§ **Required actions**:
A. In the passage below on the Bangalore slum, how many poor families did Ramakrishna Hegde promise to remove from the Miller's Tank slum?
B. Copy out part of the passage below on the Bangalore slum word for word. Begin at the words that contain "In 1988, in" and stop after "for the newcomers.".

── Selected passage ──

Not by bread alone

by Rebecca Samuel Shah

July 20, 2017

In 1988, in an attempt to woo wealthy middle-class voters, Ramakrishna Hegde who was then seeking the office of chief minister in the state of Karnataka, India, promised to remove 5,000 poor families who were living in the Miller's Tank slum in the heart of Bangalore. Once elected, Mr. Hegde forcibly removed these families and deposited them in an urban poor area beyond the city limits in Lingarajapuram. My parents, who were working among the urban poor as Christian development workers, immediately set out to build a primary health clinic and a school for the newcomers.

One evening, a group of religious leaders from the displaced community came to our home to ask my parents to help them build a mosque, a temple, and a church. Although they were abandoned without housing, employment, and access to water and electricity, the residents felt particularly bereft without a place to worship.  Many relief agencies who promised to finance work in the slum refused to pay for places of worship. "Shouldn't the money be spent on a better equipped clinic or a large school?", they asked. After a year, a few businesspeople provided the raw materials to build the mosque, the temple, and the church, which all still stand today.

Like the aid agencies whose unapologetic refusal to take into account the importance of religion in the lives of the slum-dwellers in Bangalore, mainstream development policies that remain reticent about engaging religious factors in a direct and sustained manner, and that focus on purely material and physical dimensions of well-being, may have a limited effect on poverty. For millions of the poor who are Christians, Muslims, Hindus, and others, needs related to human fulfillment and transcendence bring a distinctive and irreplaceable value to their lives.

───
── Raw data ──

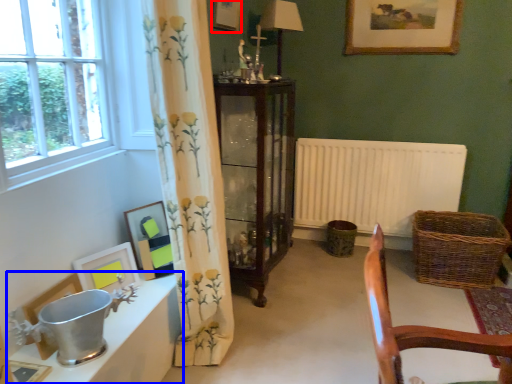
Question: Which object appears farthest to the camera in this image, picture frame (highlighted by a red box) or table (highlighted by a blue box)?

Choices:
 (A) picture frame
 (B) table

Answer: (A)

───

§ **Task answers**:
A. He promised to remove 5,000 poor families.

B.
In 1988, in an attempt to woo wealthy middle-class voters, Ramakrishna Hegde who was then seeking the office of chief minister in the state of Karnataka, India, promised to remove 5,000 poor families who were living in the Miller's Tank slum in the heart of Bangalore. Once elected, Mr. Hegde forcibly removed these families and deposited them in an urban poor area beyond the city limits in Lingarajapuram. My parents, who were working among the urban poor as Christian development workers, immediately set out to build a primary health clinic and a school for the newcomers.